Segment Start: Dataset

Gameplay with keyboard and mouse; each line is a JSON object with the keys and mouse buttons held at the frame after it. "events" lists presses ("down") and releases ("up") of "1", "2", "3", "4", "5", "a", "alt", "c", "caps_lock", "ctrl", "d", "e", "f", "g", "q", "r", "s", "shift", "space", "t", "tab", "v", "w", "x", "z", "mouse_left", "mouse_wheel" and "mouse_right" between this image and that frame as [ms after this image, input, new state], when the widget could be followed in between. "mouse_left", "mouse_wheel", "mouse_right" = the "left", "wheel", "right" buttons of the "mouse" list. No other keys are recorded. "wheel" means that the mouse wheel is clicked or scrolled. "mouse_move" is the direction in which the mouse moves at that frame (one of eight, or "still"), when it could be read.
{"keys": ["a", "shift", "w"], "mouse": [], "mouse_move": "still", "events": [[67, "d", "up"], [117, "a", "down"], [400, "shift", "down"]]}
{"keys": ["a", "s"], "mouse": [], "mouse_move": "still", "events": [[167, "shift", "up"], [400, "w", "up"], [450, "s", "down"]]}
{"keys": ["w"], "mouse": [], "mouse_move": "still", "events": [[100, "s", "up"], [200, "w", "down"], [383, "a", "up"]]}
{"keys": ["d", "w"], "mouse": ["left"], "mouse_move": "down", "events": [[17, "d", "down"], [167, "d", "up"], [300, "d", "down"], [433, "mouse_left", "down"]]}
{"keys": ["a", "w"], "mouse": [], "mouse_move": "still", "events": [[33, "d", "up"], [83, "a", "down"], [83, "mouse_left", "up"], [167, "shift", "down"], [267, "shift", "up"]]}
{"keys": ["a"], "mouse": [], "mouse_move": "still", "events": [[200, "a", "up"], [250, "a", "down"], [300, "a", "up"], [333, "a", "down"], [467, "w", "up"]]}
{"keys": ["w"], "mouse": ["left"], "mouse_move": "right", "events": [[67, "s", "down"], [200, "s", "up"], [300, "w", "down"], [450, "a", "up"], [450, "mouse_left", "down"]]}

Segment End: Dataset

__Exercise instructions__
Set down every record above exactly as given.

__Result of this exercise__
Gameplay with keyboard and mouse; each line is a JSON object with the keys and mouse buttons held at the frame after it. "events" lists presses ("down") and releases ("up") of "1", "2", "3", "4", "5", "a", "alt", "c", "caps_lock", "ctrl", "d", "e", "f", "g", "q", "r", "s", "shift", "space", "t", "tab", "v", "w", "x", "z", "mouse_left", "mouse_wheel" and "mouse_right" between this image and that frame as [ms after this image, input, new state], when the widget could be followed in between. "mouse_left", "mouse_wheel", "mouse_right" = the "left", "wheel", "right" buttons of the "mouse" list. No other keys are recorded. "wheel" means that the mouse wheel is clicked or scrolled. "mouse_move" is the direction in which the mouse moves at that frame (one of eight, or "still"), when it could be read.
{"keys": ["a", "shift", "w"], "mouse": [], "mouse_move": "still", "events": [[67, "d", "up"], [117, "a", "down"], [400, "shift", "down"]]}
{"keys": ["a", "s"], "mouse": [], "mouse_move": "still", "events": [[167, "shift", "up"], [400, "w", "up"], [450, "s", "down"]]}
{"keys": ["w"], "mouse": [], "mouse_move": "still", "events": [[100, "s", "up"], [200, "w", "down"], [383, "a", "up"]]}
{"keys": ["d", "w"], "mouse": ["left"], "mouse_move": "down", "events": [[17, "d", "down"], [167, "d", "up"], [300, "d", "down"], [433, "mouse_left", "down"]]}
{"keys": ["a", "w"], "mouse": [], "mouse_move": "still", "events": [[33, "d", "up"], [83, "a", "down"], [83, "mouse_left", "up"], [167, "shift", "down"], [267, "shift", "up"]]}
{"keys": ["a"], "mouse": [], "mouse_move": "still", "events": [[200, "a", "up"], [250, "a", "down"], [300, "a", "up"], [333, "a", "down"], [467, "w", "up"]]}
{"keys": ["w"], "mouse": ["left"], "mouse_move": "right", "events": [[67, "s", "down"], [200, "s", "up"], [300, "w", "down"], [450, "a", "up"], [450, "mouse_left", "down"]]}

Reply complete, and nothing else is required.